Wähle dich selbst aus. Zeig es den Kindern von damals aus dem Sportunterricht.

Erinnerst du dich noch an diese Momente im Sportunterricht, als zwei Kinder die Mitglieder ihrer jeweiligen Mannschaft auswählen sollten? Die besten, sportlichsten und beliebtesten Mitschüler waren natürlich schnell in einem der Teams und mit jeder Runde hoffte man ein wenig mehr, nicht als letzter in der Reihe übrigzubleiben. Ich blieb oft als letzter in der Reihe übrig. Ich war unsportlich wie ein Sack nasser Wäsche. Und ich konnten den Sportunterricht nicht ausstehen, das merkte man mir wohl an.

Damals schwor ich mir, dass ich niemals mehr dieses Gefühl haben wollte. Doch während meiner Jugend- und jungen Erwachsenenzeit kam es weiterhin immer öfter vor, dass ich darauf wartete, ausgewählt zu werden anstatt dass ich auswählte, ob das bei Frauen oder bei Freunden der Fall war. Irgendwann entschloss ich mich, das zu ändern. Ich begann, mich nach und nach mit den Leuten zu umgeben, mit denen ich mich umgeben wollte und nicht mit denen, die Zeit mit mir verbringen wollten, weil man sich vielleicht schon seit 20 Jahren kennt, aber mittlerweile kaum noch etwas als die gemeinsamen Erinnerungen an die Jugend gemein hat.

Ich wartete nicht mehr darauf, dass irgendjemand meine Fotografie entdeckte, sondern ich stellte eine umfassende Webseite zum Thema Street Photography ins Internet, bot Workshops an, kontaktierte die bekanntesten Fotografen in diesem Bereich und beteiligte mich an den größten Wettbewerben. Nun wurde ich zwar auch wieder ausgewählt, aber von den Leuten, von denen ich ausgewählt werden wollte, umd das zu erreichen, was ich erreichen wollte – und der Erfolg ließ nicht lange auf sich warten. Das Gleiche mit Meditation – ich wollte Meditationen anbieten und Menschen den Nutzen von Meditation nahebringen – also nahm ich mir vor, die größte deutschsprachige Webseite zu diesem Thema aufzubauen.

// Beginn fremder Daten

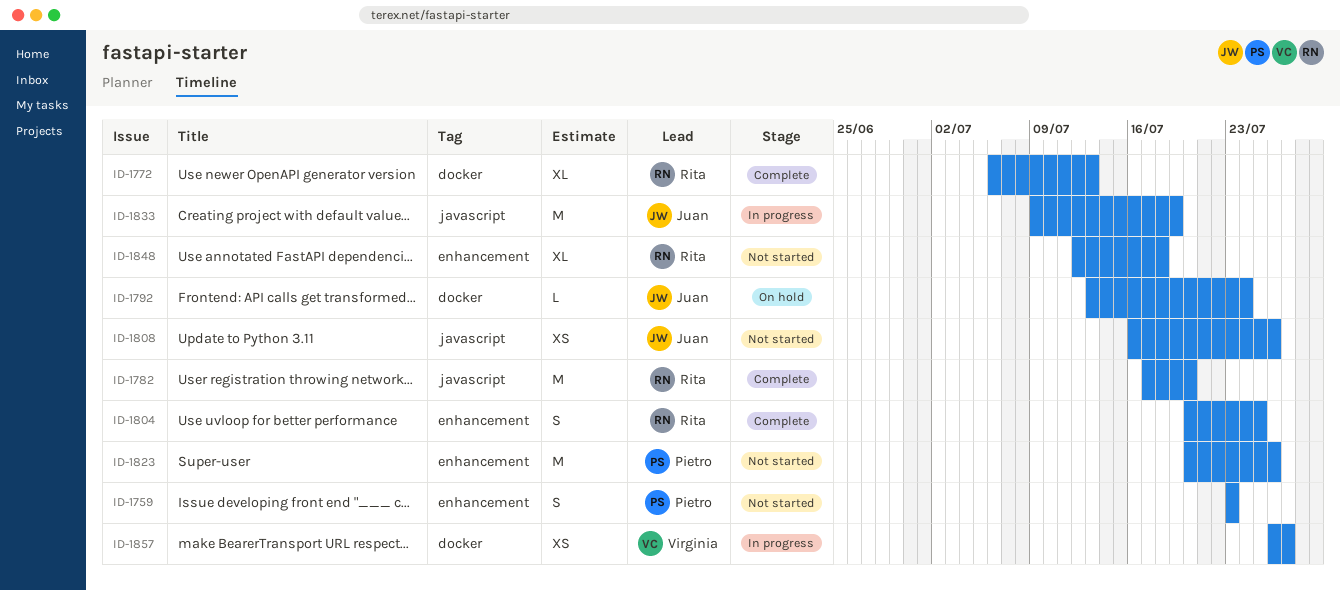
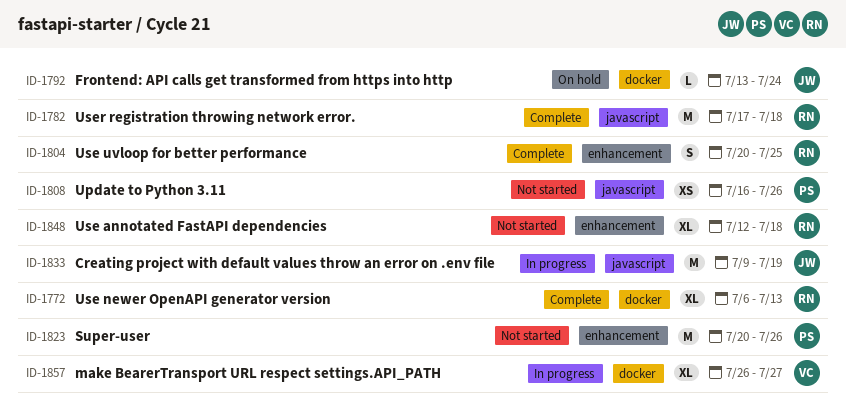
ID-1759: present -> none
ID-1782, due: Jul 20 -> Jul 18
ID-1808, owner: Juan -> Pietro
ID-1857, estimate: XS -> XL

Was es auch ist, das du erreichen möchtest  – warte nicht darauf, bis jemand dein Talent erkennt sondern werde aktiv! Reibe anderen dein Talent unter die Nase, auch wenn es manchmal nach der Devise „Fake it until you make it“ funktioniert  -wenn du etwas wirklich willst, dann schau dir solange das erwünschte Verhalten von deinen Vorbildern ab, bis du es gut kopieren kannst – dann wirst du deinem Ziel rasch nahekommen.

Hinterfrage die verbreitete Angst „Ich brauche erst ein mehrjähriges Studium oder eine Ausbildung, um mir diesen Traum zu erfüllen“ – ist das wirklich so? Kannst du dir das nötige Wissen nicht auch anders erarbeiten? Es gibt für fast alle beruflichen Wünsche im Bereich der Selbständigkeit alternative Herangehensweisen. Mach dich selbst zum Experten. Du fotografierst gerne? Gib dein eigenes Fotografiemagazin heraus. Du malst gerne? Interviewe andere Maler und gib einen Blog mit Interviews heraus! Mach dich zu dem anerkannten Experten auf deinem Gebiet.

Mach dich unabhängig von anderen, die dich auswählen und finden müssen, sondern wähle dich selbst aus als den einen, an dem kein Weg vorbeiführt. Du brauchst dafür nicht viel mehr als einen Internetanschluss und eine Prise Leidenschaft und Durchhaltevermögen.

Genau das Gleich gilt für Freundschaften – trenn dich von Freunden, die du nur noch aus Gewohnheit triffst und die keinen positiven Einfluss auf dein Leben mehr haben. Such dir Menschen, die dich bestärken und positiv beeinflussen. Oft hängen wir an Freundschaften aus nostalgischen Gründen. Sieh es doch so: Diese eine Person war für den Menschen, der du damals warst, vielleicht genau der richtige Mensch, den du brauchtest – aber jetzt hast du dich geändert und damit auch die Bedürfnisse an eine Freundschaft, die dich erfüllt und weiterbringt.

Zeig es den anderen Kindern von damals im Sportunterricht. Jetzt ist der Zeitpunkt gekommen, an dem du dich selbst auswählst und unabhängig von der Meinung anderer machst.